When we think of the ways women are affected by pregnancy and birth, we often focus on the obvious. Stretch marks, stitches and pelvic floors. We don’t generally hold perinatal mental health in the same place in our heads, even though mental illnesses are the most common complications of pregnancy and the first year.
Despite the progress being made around de-stigmatising and normalising depression and anxiety disorders, we don’t talk about risk factors or prevention as often as we tell women to do their pelvic floor exercises.
One factor we know has a significant impact on maternal mental health is breastfeeding. It isn’t a simple input=output scenario though, there’s a complex picture to unpick.
Multiple studies have demonstrated that meeting your own breastfeeding goals increases self-efficacy, feelings of calm and positive mood. This makes sense because having and caring for a baby is hugely stressful, and sustained high cortisol levels are a big risk factor for psychiatric disorders. But oxytocin, (a primary lactation hormone) reduces the impact that cortisol (a stress hormone) has on the body, giving a significant protective effect.

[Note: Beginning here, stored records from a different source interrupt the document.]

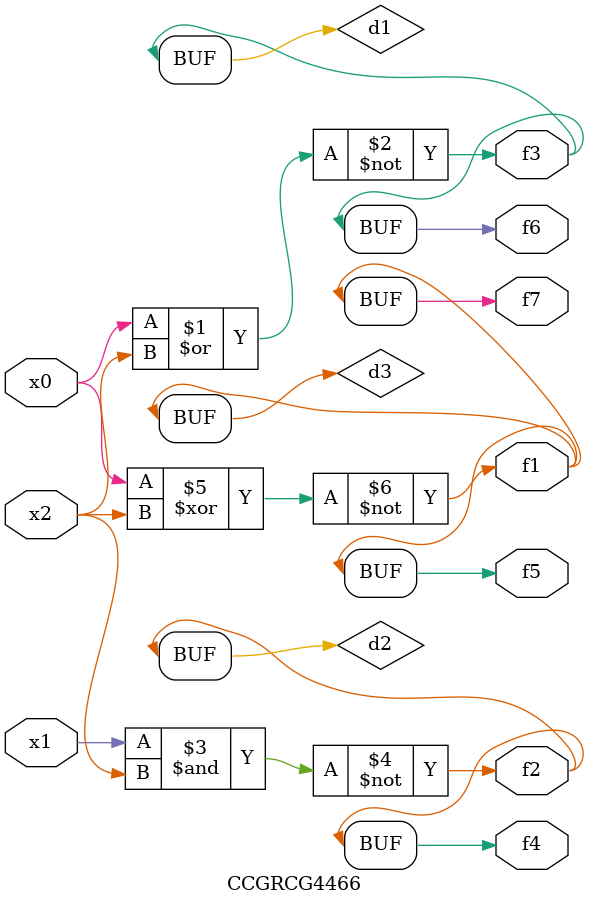
<source format=v>
module CCGRCG4466(
	input x0, x1, x2,
	output f1, f2, f3, f4, f5, f6, f7
);

	wire d1, d2, d3;

	nor (d1, x0, x2);
	nand (d2, x1, x2);
	xnor (d3, x0, x2);
	assign f1 = d3;
	assign f2 = d2;
	assign f3 = d1;
	assign f4 = d2;
	assign f5 = d3;
	assign f6 = d1;
	assign f7 = d3;
endmodule

</source>
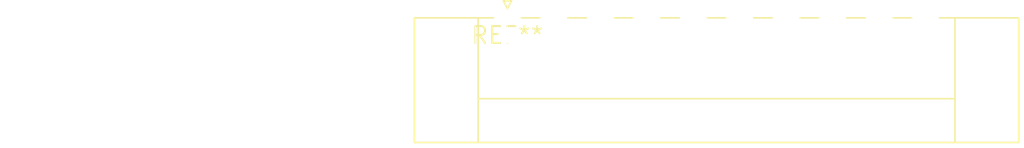
<source format=kicad_pcb>
(kicad_pcb (version 20240108) (generator pcbnew)

  (general
    (thickness 1.6)
  )

  (paper "A4")
  (layers
    (0 "F.Cu" signal)
    (31 "B.Cu" signal)
    (32 "B.Adhes" user "B.Adhesive")
    (33 "F.Adhes" user "F.Adhesive")
    (34 "B.Paste" user)
    (35 "F.Paste" user)
    (36 "B.SilkS" user "B.Silkscreen")
    (37 "F.SilkS" user "F.Silkscreen")
    (38 "B.Mask" user)
    (39 "F.Mask" user)
    (40 "Dwgs.User" user "User.Drawings")
    (41 "Cmts.User" user "User.Comments")
    (42 "Eco1.User" user "User.Eco1")
    (43 "Eco2.User" user "User.Eco2")
    (44 "Edge.Cuts" user)
    (45 "Margin" user)
    (46 "B.CrtYd" user "B.Courtyard")
    (47 "F.CrtYd" user "F.Courtyard")
    (48 "B.Fab" user)
    (49 "F.Fab" user)
    (50 "User.1" user)
    (51 "User.2" user)
    (52 "User.3" user)
    (53 "User.4" user)
    (54 "User.5" user)
    (55 "User.6" user)
    (56 "User.7" user)
    (57 "User.8" user)
    (58 "User.9" user)
  )

  (setup
    (pad_to_mask_clearance 0)
    (pcbplotparams
      (layerselection 0x00010fc_ffffffff)
      (plot_on_all_layers_selection 0x0000000_00000000)
      (disableapertmacros false)
      (usegerberextensions false)
      (usegerberattributes false)
      (usegerberadvancedattributes false)
      (creategerberjobfile false)
      (dashed_line_dash_ratio 12.000000)
      (dashed_line_gap_ratio 3.000000)
      (svgprecision 4)
      (plotframeref false)
      (viasonmask false)
      (mode 1)
      (useauxorigin false)
      (hpglpennumber 1)
      (hpglpenspeed 20)
      (hpglpendiameter 15.000000)
      (dxfpolygonmode false)
      (dxfimperialunits false)
      (dxfusepcbnewfont false)
      (psnegative false)
      (psa4output false)
      (plotreference false)
      (plotvalue false)
      (plotinvisibletext false)
      (sketchpadsonfab false)
      (subtractmaskfromsilk false)
      (outputformat 1)
      (mirror false)
      (drillshape 1)
      (scaleselection 1)
      (outputdirectory "")
    )
  )

  (net 0 "")

  (footprint "PhoenixContact_MC_1,5_10-GF-3.5_1x10_P3.50mm_Horizontal_ThreadedFlange" (layer "F.Cu") (at 0 0))

)

</source>
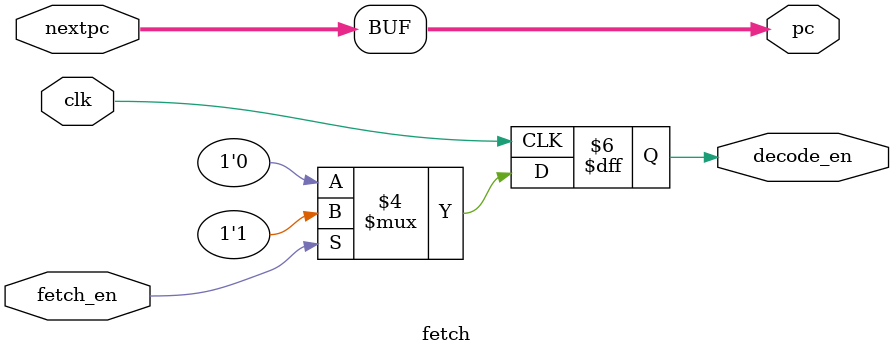
<source format=v>
module fetch (
  input wire clk,

  input wire fetch_en,
  output reg decode_en = 0,

  input wire [18:0] nextpc,

  output wire [18:0]  pc
  //input wire  [31:0] instr,

  //output wire  [31:0] instr_reg
  );

  always @(posedge clk) begin
    if (fetch_en) begin
      //instr_reg <= instr;
      decode_en <= 1;
    end else begin
      decode_en <= 0;
    end
  end

  assign pc = nextpc;

endmodule // fetch
</source>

There is a flip side though. Those with pre-existing depression or anxiety are less likely to initiate breastfeeding, and more likely to stop before they wanted to. Interestingly, within this group, those who did breastfeed showed a significant decrease in depressive symptoms.
The other affected group is those who did not have a history of depression, who intended to breastfeed but did not. This is key, because these women have spent their pregnancy being educated about the value of breastfeeding. The vast majority of babies in the UK will have some formula by the time they reach six months, but women describe feeling pressure to breastfeed, both internally and from society more broadly. Those who have made a choice to breastfeed but are unable to, experience devastating consequences – a much bigger negative effect on mental health than simply choosing to formula feed from the outset.
It has frequently been said that women don’t breastfeed, societies do. This is because our environment strongly affects our ability to breastfeed. If our support network – family, friends, healthcare professionals – lack knowledge, they are unlikely to be able to provide meaningful support in navigating common issues that occur.
I frequently see families where multiple hurdles have been created by lack of experience, knowledge and education in their support network. They leap these hurdles as best they can – tall and small, many and few. So many mothers are tripped up by this environment. These women internalise blame and guilt for the situation they had little control over. Debriefing can be a very powerful tool in helping families come to terms with outcomes that diverged from their original goals. Validating negative emotions like grief and sadness rather than waving them away with phrases like “fed is best” is key. We understand that if someone walks away without a scratch from a high-speed car crash that they are likely to experience trauma, and need time to process it, we don’t simply tell them “you’re fine, it doesn’t matter”.
The ability to exercise our choices as individuals matters, an effective support network matters, counselling and validating women’s feelings matters. The absence of any of these are risk factors for postnatal mental health, and it’s time we get to work.